In the letter, Amsterdam’s mayor, Femke Halsema, and several other officials, known collectively as the College of Mayor and Alderpersons, wrote that they agreed with the findings of the committee, which argued for greater empathy in the restitution process.
“The Jewish people were deprived of their possessions, rights, dignity and, in many cases, their lives,” said the letter, according to a translation provided to The New York Times. “Insofar as something can still be restored of the great injustice done to them, we, as a society, have a moral obligation to act accordingly.”

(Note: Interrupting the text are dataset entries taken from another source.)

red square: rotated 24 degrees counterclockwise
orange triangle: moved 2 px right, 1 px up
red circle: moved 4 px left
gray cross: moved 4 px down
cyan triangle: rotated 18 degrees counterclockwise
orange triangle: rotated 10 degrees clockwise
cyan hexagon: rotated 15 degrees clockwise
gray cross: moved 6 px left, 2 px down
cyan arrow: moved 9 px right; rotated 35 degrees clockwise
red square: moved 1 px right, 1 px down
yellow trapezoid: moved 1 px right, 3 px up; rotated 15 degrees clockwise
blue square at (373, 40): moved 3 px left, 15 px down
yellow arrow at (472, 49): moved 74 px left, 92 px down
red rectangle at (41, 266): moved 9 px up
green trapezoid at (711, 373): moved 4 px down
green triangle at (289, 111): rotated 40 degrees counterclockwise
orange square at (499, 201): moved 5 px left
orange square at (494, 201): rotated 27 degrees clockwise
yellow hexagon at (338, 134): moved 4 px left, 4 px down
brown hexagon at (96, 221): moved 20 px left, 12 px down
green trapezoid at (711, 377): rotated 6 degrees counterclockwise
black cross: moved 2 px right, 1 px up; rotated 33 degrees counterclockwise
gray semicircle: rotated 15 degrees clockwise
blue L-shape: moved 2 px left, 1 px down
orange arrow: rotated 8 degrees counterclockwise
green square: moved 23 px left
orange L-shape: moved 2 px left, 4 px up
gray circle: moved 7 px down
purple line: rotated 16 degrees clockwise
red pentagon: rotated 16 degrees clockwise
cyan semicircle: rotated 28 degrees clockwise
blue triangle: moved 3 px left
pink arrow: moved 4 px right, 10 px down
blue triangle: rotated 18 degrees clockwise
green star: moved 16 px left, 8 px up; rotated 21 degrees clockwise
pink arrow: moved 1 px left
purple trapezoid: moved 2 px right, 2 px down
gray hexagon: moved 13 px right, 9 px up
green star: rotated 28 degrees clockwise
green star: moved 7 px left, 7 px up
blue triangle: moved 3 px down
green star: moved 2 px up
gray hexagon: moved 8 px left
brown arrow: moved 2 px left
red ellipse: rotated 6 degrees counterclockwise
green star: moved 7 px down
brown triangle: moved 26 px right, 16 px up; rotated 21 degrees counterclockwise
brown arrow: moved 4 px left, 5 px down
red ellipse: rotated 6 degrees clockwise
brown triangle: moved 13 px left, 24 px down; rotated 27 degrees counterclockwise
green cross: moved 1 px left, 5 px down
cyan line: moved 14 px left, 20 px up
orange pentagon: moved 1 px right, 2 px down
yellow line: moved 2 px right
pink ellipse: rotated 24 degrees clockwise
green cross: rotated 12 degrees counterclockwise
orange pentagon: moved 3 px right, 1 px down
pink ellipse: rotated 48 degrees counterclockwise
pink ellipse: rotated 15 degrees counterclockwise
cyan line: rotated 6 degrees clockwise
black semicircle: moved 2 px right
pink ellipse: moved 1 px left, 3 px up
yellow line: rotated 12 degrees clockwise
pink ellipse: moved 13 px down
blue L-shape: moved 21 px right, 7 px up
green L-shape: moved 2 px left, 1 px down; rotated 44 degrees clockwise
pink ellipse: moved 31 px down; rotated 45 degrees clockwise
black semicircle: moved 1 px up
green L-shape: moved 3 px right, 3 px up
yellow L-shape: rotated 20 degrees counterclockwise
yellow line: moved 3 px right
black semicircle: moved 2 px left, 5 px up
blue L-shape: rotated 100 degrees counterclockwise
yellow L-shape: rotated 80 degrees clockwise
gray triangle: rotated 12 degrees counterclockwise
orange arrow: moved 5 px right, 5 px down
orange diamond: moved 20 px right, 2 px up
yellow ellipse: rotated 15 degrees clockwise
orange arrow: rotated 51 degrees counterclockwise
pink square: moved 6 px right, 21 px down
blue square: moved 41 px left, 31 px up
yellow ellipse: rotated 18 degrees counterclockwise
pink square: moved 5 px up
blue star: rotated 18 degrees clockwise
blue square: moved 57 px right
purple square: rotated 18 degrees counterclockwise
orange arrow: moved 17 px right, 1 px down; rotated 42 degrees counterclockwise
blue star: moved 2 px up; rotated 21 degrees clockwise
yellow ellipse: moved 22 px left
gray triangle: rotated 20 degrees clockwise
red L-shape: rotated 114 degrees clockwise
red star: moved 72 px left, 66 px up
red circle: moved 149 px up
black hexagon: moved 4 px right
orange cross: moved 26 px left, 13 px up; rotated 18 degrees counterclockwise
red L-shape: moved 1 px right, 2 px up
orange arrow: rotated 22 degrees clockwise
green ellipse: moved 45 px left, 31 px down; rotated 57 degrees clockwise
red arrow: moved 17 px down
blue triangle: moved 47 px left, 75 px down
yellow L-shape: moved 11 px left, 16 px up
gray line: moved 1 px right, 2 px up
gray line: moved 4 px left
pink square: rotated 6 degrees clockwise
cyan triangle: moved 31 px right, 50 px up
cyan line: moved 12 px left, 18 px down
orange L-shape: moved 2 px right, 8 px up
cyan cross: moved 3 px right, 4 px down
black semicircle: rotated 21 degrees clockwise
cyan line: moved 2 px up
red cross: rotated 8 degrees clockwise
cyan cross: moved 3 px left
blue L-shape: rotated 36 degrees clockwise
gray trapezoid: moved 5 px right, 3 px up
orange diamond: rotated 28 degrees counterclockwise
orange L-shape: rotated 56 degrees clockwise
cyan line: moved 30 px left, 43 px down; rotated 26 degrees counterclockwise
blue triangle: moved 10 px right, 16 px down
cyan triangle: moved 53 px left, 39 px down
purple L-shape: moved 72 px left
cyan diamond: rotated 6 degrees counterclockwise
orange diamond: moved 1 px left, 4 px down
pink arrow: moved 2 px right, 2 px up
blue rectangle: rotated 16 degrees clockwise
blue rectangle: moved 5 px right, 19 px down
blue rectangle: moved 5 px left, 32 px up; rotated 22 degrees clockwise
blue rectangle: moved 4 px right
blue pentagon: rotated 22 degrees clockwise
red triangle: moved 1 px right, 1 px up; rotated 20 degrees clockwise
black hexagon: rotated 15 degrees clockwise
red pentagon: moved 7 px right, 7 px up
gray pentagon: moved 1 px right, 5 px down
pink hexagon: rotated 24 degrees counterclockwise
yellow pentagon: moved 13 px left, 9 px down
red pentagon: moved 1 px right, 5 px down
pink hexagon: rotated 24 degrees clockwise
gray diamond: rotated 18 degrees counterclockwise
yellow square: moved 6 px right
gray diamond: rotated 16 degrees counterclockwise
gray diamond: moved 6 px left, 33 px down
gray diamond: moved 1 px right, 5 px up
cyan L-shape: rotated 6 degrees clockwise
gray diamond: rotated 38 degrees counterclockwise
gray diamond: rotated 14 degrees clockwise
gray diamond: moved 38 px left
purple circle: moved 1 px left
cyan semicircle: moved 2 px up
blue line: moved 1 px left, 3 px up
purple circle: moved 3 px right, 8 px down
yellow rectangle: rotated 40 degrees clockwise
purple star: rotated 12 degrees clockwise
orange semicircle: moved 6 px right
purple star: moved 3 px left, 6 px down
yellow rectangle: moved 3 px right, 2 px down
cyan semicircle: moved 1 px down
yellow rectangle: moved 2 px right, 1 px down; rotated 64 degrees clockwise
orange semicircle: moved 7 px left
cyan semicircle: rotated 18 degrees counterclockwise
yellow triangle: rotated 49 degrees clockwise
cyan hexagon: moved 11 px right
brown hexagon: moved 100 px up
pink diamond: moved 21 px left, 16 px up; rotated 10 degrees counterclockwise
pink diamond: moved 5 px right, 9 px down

The Stedelijk Museum is responsible for the city of Amsterdam’s art collection of about 95,000 works. David Röell, director of the Stedelijk, acquired the painting during an auction in 1940. It had, the restitution panel found, previously belonged to Robert Lewenstein and Irma Klein. But the panel also said that its transfer had to have been caused, to some extent, by “the deteriorating financial circumstances in which Robert Lewenstein and Irma Klein found themselves well before the German invasion.”
In addition, the panel found that while one claimant, an heir to Ms. Klein, “has no special bond with” the painting, the work “has a significant place” in the Stedelijk’s collection.
When the culture minister’s committee faulted the restitution panel’s “balance of interests” approach in its report in December, two members of the restitution commission, including its chairman, resigned.